I believe in mixed economies: I am not sure that there is no role for well regulated private landlords at all
Your point does not make any sense. So stability comes from ownership? Or to put it another way, it brings forced stability as one is lumbered with a huge debt to repay for the next 25 years of their life? You live in a long gone age Richard!!!!
Maybe
But as I would like to put it, ownership is the worst form of tenure except for all the reat we have tried
I think the other point is that for the younger generation, your generation and older are complete hypocrites. You’ve enjoyed exceptional capital growth and sit from your ivory towers talking about how great ownership is. Well of course when you’ve enjoyed hundreds of percent growth in property and won’t sell your houses to move to smaller properties!!!!
I have just downsized
What hypocrisy are you accusing me of?
What we desperately need is Council Houses. Remember those things Margaret Thatcher got rid of ?

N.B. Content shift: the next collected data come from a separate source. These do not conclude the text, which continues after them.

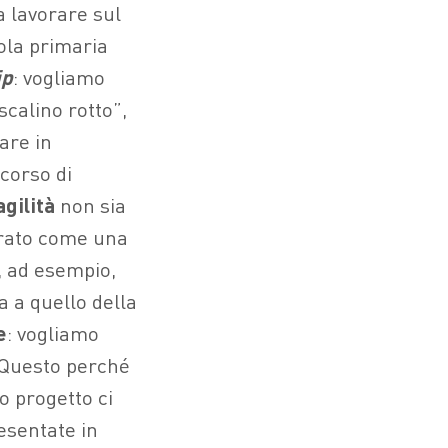
a lavorare sul
ola primaria
ip
: vogliamo
scalino rotto”,
are in
corso di
gilità
non sia
erato come una
, ad esempio,
a a quello della
e
: vogliamo
. Questo perché
o progetto ci
resentate in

“Rumble, young man, rumble, Waaah”
I agree
This was justified on purely social grounds: there was meant to be a bias to work (and why not?).
Why not? Because jobs for the unqualified masses are disappearing, If you perchance have the good fortune to inherit capital of course you would invest in propery brcause the haves now belong almost exclusively to the rentier class whose development is being encouraged Western hemisphere -wide. As opposed to going through the Calvary of starting a business whose thicket of pc regulatiobs at every turn are there to discourage you.
And those who do not have patrimony just live on bennies and deal a few drugs until they get banged up and ” ensconced” into the warm embrace of the prison system with three meals a day a roof and entertainment .
That s why not
I have the disadvantage when moderating if not being able to see what you think you are replying to
But you are clearly using a false name and email so I am deleting all of your other comments
Strobe Talbot
Not a bad post. I’d like to think that even as we are compressed by Cameron & Osborne into the neo-liberal, capitalist way, there is still some middle way between inheriting familial wealth & Winson Green!
This post seemed to hit a raw nerve Richard, perhaps because their are many different types of landlords and land rentiers, of which some may have been offended by being lumped together perhaps?
In my experience, there are some very hard working and honorable landlords who usually own a very small number of properties and have a good relationship with all their tenants and provide an excellent service for a just reward. They know they will eventually see a capital gain but are in for the long term and are members of the community in which they own/rent the properties.
But I’m not sure that this type of landlord/rentier is the type that is being targeted by any proposed tax changes, and there is an argument to treat them differently by the number/value of their rented properties.
The real targets should always be the large scale landlords and financial rentiers who do very little themselves for their very large returns, as they own or finance many tens/hundreds/thousands or even millions of properties (in the case of the largest mortgage providers) and have armies of people employed to make the system work to maximum value for their own financial benefit (often very lightly taxed in comparison to real earned income)
I think you summarise the situation well
If landlords had to pay a fee for the benefit they get from the land they own (the value of which is created by taxpayer funded local and national facilities) there wouldn’t be so many of them. There is a demand for rented homes, but families generally need the long-term security of owning their own home. LVT would remove the speculative, unearned element, because buildings require constant maintenance and replacement to retain their value.